As dúvidas do PAN face ao empenho dos socialistas na defesa do ambiente são mais vastas: “Querem aumentar o tráfego aéreo no nosso país, com a construção de um novo aeroporto para reforçar a Portela, num sítio de reserva natural, onde passam cerca de três milhões de aves por ano. Não há uma única palavra sobre agricultura biológica no programa do Partido Socialista, com a continuidade das políticas agrícolas de expansionistas relativamente à agricultura intensiva. Estamos a transformar e a destruir o nosso o Alentejo, num olival intensivo.
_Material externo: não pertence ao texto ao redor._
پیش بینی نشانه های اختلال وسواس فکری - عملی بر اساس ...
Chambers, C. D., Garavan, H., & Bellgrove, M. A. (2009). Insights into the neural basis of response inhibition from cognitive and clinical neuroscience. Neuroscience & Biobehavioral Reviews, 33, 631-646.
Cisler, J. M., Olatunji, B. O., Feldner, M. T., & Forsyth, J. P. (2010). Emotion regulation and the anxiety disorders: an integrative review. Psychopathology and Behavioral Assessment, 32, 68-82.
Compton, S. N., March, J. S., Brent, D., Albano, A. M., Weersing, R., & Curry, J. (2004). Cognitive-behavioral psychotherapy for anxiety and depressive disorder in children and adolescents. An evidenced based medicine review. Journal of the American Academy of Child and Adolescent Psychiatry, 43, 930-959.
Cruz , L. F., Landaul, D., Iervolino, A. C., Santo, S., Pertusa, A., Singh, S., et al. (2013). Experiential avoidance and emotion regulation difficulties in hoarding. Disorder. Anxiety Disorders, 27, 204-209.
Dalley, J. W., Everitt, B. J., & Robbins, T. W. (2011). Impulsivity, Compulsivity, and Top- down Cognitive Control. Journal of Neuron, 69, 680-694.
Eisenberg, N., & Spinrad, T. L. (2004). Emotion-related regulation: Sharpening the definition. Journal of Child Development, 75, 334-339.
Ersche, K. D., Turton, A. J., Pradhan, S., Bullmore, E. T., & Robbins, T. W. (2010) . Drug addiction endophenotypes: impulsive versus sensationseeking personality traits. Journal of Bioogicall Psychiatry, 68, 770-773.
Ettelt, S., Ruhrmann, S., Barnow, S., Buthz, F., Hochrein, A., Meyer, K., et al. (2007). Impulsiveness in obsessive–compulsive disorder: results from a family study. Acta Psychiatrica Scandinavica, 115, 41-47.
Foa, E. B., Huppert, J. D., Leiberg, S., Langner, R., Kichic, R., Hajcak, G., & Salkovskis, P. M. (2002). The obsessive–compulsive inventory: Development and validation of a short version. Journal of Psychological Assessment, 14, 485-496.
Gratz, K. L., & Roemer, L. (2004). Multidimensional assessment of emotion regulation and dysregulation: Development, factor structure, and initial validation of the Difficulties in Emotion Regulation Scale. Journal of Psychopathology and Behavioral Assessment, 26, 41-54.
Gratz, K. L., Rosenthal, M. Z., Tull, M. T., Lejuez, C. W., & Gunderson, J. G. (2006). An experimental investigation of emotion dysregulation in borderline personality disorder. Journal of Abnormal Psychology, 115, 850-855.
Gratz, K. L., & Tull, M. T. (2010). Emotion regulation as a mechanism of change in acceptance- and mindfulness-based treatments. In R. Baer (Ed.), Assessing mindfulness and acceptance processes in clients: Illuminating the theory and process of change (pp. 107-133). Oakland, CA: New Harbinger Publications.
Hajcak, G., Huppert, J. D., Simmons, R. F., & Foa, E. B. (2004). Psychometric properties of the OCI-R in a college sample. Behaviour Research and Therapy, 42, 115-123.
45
Não há regras para estufas na Costa Vicentina. O Partido Socialista quer explorar hidrocarbonetos ao largo da nossa costa, quer fazer mineração profunda nos oceanos. Falando de turismo, quer aumentar o número de navios de cruzeiro nos portos de Lisboa, e nos principais portos, quando os navios de cruzeiros que passam ao largo da costa portuguesa emitem oitenta e seis vezes mais emissões de gases de efeito estufa do que todos os transportes do nosso país”.

“Por isso eu digo que tenho sérias dúvidas relativamente a estas intenções que não passam de intenções. Por um lado, dizem querer descarbonizar a economia, mas, por outro lado, as acções e as opções para a economia são sempre no suposto desenvolvimento económico com base naquele mito, naquela ilusão matemática, em que nos fazem viver do crescimento ilimitado”, sustenta.

Alargando a crítica a todo o espectro político, André Silva considera que desde a entrada do PAN no parlamento há mais atenção dos partidos aos temas ambientais, falando mesmo de uma “revolução de consciências” iniciada por aquele partido, mas volta a desconfiar das consequências práticas das intenções expressas. “Há uma narrativa que está completamente dissonante das práticas e da economia real”, aponta.

“Quando vemos constantemente as imagens de televisão dos partidos em campanha, aquilo que se vê em cima da mesa são copos plásticos, garrafas de plástico e carne dentro do prato”, ilustra.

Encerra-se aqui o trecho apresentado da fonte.